One task was most daunting for all of the players, including Brooklyn-based developer Forest City Ratner Cos., construction manager Forest City Ratner Construction Services LLC, office portion designers Swanke Hayden Connell Architects of New York, and Ives Group Architects of Fair Lawn, N.J., which designed the $82 million retail base. That mutual challenge was what lay beneath the retail structure - the 101-year-old Atlantic Terminal, which houses stations for the Long Island Rail Road, nine Metropolitan Transportation Authority subway lines, and street infrastructure for four MTA bus lines.

The demands of the MTA and LIRR to run transit operations safely and with very limited schedule interruptions guided the construction, limiting the available project work hours. Other adjustments to speed up construction and minimize impact on the rail lines involved boring the retail columns directly on the terminal's existing column grid, eliminating the need for deep transfer girders. This turned the structural grid for the portion of the property above the train station at a 45-degree angle to the rest of the building.

In addition to this innovative engineering, transit authorities stipulated that the work had to meet load placement restrictions.
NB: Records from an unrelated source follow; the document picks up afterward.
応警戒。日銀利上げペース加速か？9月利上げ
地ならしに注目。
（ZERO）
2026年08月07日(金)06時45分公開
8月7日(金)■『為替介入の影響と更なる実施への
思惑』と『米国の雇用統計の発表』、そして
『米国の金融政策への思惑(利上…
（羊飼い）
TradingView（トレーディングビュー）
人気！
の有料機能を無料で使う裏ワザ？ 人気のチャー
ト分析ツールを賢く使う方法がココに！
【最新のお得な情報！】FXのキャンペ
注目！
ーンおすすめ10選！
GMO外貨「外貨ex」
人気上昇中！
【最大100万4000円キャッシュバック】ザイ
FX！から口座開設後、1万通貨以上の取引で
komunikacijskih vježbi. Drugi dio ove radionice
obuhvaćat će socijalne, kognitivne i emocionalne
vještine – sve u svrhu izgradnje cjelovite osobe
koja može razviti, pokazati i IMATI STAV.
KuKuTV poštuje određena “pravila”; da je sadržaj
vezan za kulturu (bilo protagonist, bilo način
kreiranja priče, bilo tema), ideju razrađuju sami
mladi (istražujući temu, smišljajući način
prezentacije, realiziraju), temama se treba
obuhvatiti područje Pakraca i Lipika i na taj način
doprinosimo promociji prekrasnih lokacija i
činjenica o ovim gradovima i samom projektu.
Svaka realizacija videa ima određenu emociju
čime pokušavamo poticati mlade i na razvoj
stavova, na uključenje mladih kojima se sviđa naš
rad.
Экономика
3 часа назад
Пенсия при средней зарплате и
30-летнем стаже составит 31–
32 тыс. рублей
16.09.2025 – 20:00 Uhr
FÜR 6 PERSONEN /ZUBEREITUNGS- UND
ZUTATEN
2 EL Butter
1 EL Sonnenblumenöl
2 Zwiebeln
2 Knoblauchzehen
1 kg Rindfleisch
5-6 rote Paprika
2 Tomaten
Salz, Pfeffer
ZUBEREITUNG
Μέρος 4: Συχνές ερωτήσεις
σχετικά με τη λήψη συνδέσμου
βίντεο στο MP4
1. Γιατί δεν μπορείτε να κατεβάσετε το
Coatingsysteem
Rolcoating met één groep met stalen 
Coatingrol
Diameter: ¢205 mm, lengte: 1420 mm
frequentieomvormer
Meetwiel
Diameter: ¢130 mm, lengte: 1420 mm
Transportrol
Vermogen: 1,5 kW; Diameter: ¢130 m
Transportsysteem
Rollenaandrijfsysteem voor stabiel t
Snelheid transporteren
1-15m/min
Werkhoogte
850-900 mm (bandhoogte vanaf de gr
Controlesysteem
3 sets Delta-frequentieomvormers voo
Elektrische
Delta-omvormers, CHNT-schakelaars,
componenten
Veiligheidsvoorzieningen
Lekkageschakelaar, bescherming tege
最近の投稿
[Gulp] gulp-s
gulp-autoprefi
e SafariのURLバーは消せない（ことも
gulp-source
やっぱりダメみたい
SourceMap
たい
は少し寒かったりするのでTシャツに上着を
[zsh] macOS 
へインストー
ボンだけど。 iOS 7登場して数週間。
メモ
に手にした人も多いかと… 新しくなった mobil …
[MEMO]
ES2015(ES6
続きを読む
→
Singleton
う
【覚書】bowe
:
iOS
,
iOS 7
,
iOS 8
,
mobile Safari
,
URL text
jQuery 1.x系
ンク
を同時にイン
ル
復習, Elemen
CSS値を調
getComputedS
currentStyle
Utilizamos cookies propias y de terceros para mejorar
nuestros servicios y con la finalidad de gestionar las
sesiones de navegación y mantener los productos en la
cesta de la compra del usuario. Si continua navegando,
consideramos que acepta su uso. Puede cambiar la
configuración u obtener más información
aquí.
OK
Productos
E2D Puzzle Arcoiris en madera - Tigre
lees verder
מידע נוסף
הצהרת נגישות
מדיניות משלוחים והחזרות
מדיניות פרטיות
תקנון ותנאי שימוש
It demanded that none of the loads from the retail structure sit above the railroad, so the team essentially split the inner structure of the retail complex into two parts.

Additionally, the engineers - already reusing the existing foundations and structural steel of the 100-year-old train station - had to adapt the foundations to make them code compliant with modern seismic regulations.

All of this work was taking place while the LIRR's Atlantic and Culver rail lines and the N and R subway lines were undergoing renovation. All told, there was nearly $1 billion in construction taking place in the area, occasionally creating logistical logjams that limited construction access to the site.

Despite all of these obstacles and the complicated web of public and private parties involved in the construction, the team completed the complex on time and relatively smoothly. And the trains kept running.